Study material |
= Beginning of Section =
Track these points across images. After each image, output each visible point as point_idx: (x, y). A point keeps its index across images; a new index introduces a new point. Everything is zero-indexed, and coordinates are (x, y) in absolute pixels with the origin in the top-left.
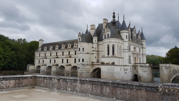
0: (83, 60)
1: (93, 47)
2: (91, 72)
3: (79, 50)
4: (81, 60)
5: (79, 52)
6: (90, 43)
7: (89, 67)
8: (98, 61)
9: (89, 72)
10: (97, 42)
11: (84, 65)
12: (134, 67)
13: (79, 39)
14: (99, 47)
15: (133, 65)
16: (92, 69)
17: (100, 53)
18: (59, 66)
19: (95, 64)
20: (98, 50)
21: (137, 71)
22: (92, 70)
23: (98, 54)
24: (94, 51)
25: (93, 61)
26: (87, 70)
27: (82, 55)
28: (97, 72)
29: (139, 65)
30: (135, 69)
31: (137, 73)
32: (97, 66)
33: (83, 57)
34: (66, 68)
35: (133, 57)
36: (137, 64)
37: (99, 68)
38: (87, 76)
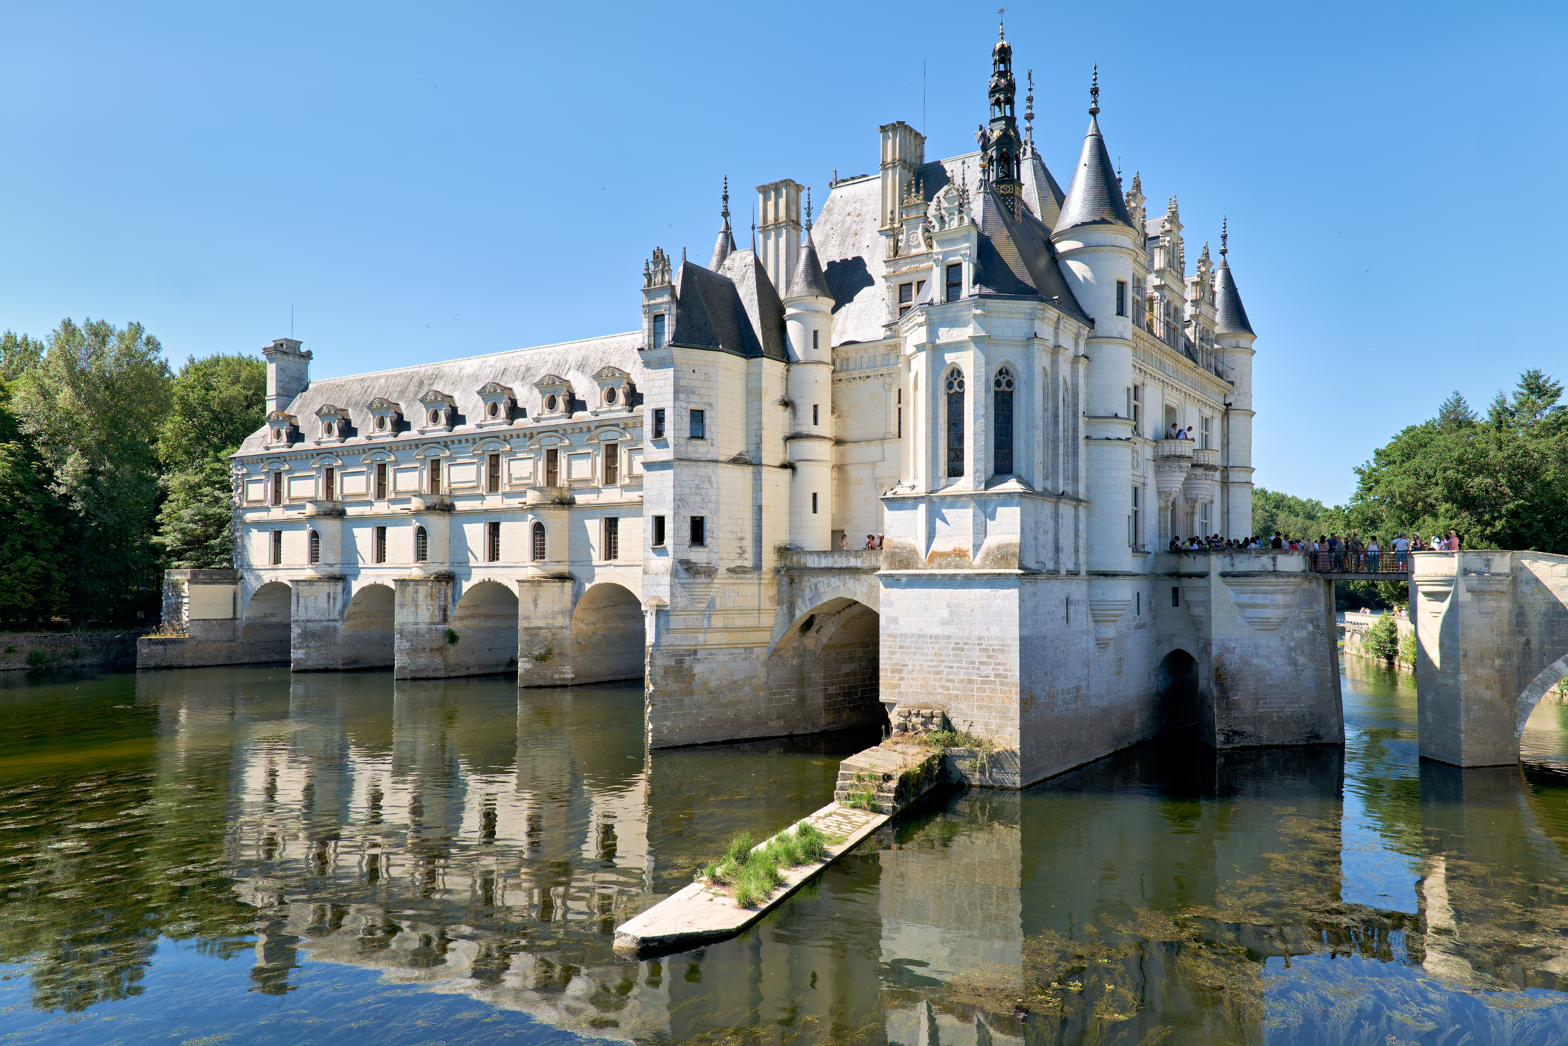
0: (698, 525)
1: (788, 405)
2: (776, 639)
3: (659, 435)
4: (678, 531)
6: (762, 362)
7: (752, 594)
9: (747, 648)
10: (825, 349)
11: (710, 570)
12: (1166, 584)
13: (657, 317)
14: (846, 402)
15: (1159, 570)
16: (782, 611)
17: (856, 454)
18: (465, 583)
19: (812, 562)
20: (840, 433)
21: (1197, 625)
22: (779, 625)
23: (843, 469)
24: (797, 436)
25: (795, 540)
26: (738, 621)
27: (685, 478)
28: (825, 640)
29: (1220, 570)
30: (1176, 604)
31: (1199, 638)
32: (829, 585)
33: (698, 499)
34: (532, 606)
35: (1159, 493)
36: (1200, 558)
37: (856, 603)
38: (735, 682)
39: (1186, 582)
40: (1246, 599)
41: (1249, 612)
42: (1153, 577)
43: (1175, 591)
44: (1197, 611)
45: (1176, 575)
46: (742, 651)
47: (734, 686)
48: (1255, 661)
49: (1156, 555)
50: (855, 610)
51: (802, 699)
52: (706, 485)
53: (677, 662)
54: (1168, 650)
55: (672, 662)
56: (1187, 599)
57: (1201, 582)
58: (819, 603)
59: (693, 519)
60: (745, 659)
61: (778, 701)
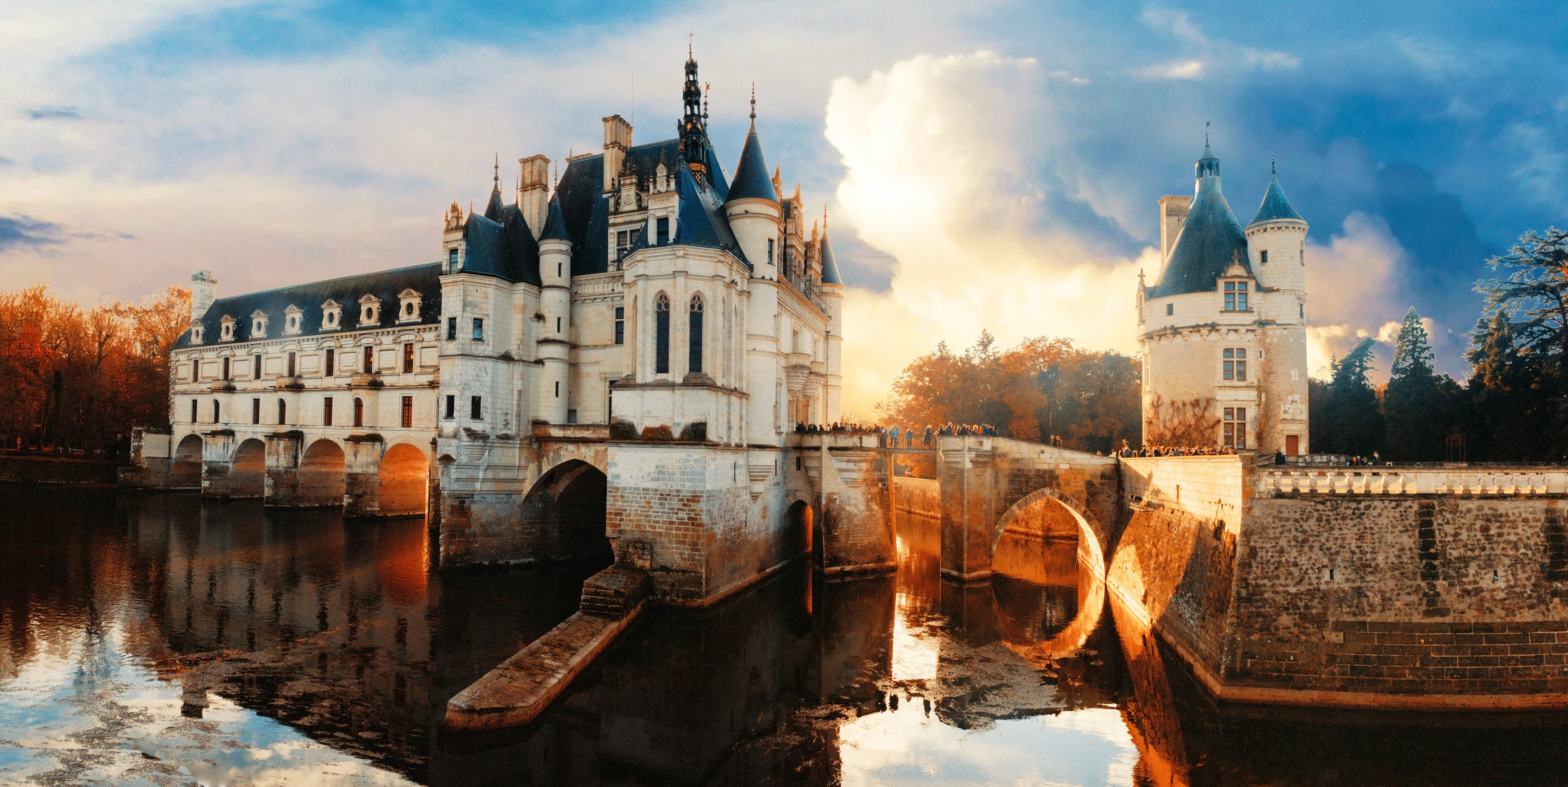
0: (476, 403)
1: (539, 317)
2: (527, 487)
3: (452, 336)
4: (463, 407)
5: (452, 348)
6: (521, 286)
7: (514, 455)
8: (572, 413)
9: (509, 494)
10: (564, 280)
11: (484, 437)
12: (794, 455)
13: (454, 251)
14: (578, 320)
15: (790, 445)
16: (533, 467)
17: (585, 356)
18: (309, 440)
19: (556, 433)
20: (573, 339)
21: (813, 484)
22: (529, 479)
23: (573, 366)
24: (546, 341)
25: (543, 416)
26: (503, 475)
27: (469, 368)
28: (561, 490)
29: (828, 446)
30: (799, 468)
31: (813, 492)
32: (567, 450)
33: (478, 384)
34: (353, 458)
35: (789, 390)
36: (816, 437)
37: (584, 463)
38: (499, 519)
39: (807, 453)
40: (843, 465)
41: (845, 475)
42: (785, 450)
43: (798, 459)
44: (813, 473)
45: (799, 448)
46: (504, 496)
47: (499, 521)
48: (848, 508)
49: (787, 434)
50: (583, 469)
51: (544, 532)
52: (484, 374)
53: (460, 503)
54: (793, 501)
55: (457, 503)
56: (807, 465)
57: (816, 454)
58: (559, 463)
59: (474, 398)
60: (506, 502)
61: (528, 534)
= End of Section =
Exercise instructions | Print the entries as they stand, first line through the line holding "5: (79, 52)", with every picture removed.

Response |
Track these points across images. After each image, output each visible point as point_idx: (x, y). A point keeps its index across images; a new index introduces a new point. Everything is zero-indexed, and coordinates are (x, y) in absolute pixels with the origin in the top-left.
0: (83, 60)
1: (93, 47)
2: (91, 72)
3: (79, 50)
4: (81, 60)
5: (79, 52)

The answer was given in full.